Application of the decals followed a familiar pattern. Areas to be decalled were coated with Johnson's Klear to provide a glossy, smooth surface. Once the decals had been applied, a coat of flat varnish was applied over the top.
The rear lights received an undercoat of solver, followed by top coats of clear orange and clear red as appropriate. The headlamps were replaced with suitable items from Little Lenses and the windscreen and side windows painted up in a clear blue applied over a base of mid grey.
A simple scenic base finished off the project. The Hesco bastions are from Barrage Miniatures and came free with another purchase I made from them.
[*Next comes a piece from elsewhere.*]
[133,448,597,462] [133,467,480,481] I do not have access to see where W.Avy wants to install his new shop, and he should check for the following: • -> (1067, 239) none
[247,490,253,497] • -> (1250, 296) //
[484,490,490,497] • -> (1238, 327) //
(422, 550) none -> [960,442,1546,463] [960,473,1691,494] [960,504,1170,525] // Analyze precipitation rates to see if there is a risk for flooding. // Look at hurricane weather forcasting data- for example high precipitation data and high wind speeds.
Overall I really enjoyed building the Foxhound. It isn't a perfect kit and there are some dimensional errors that can't be fixed but it has the beefy look of the real vehicle and is a great subject for painting. Most of the vehicles in Afghanistan were covered in Barracuda camouflage on a permanent basis but recreating this in 1/48 scale was beyond me, so I left it well alone. Yet again, we have a good quality wargames kit that, whilst not as detailed as a scale model, responds well to a little TLC and looks the part.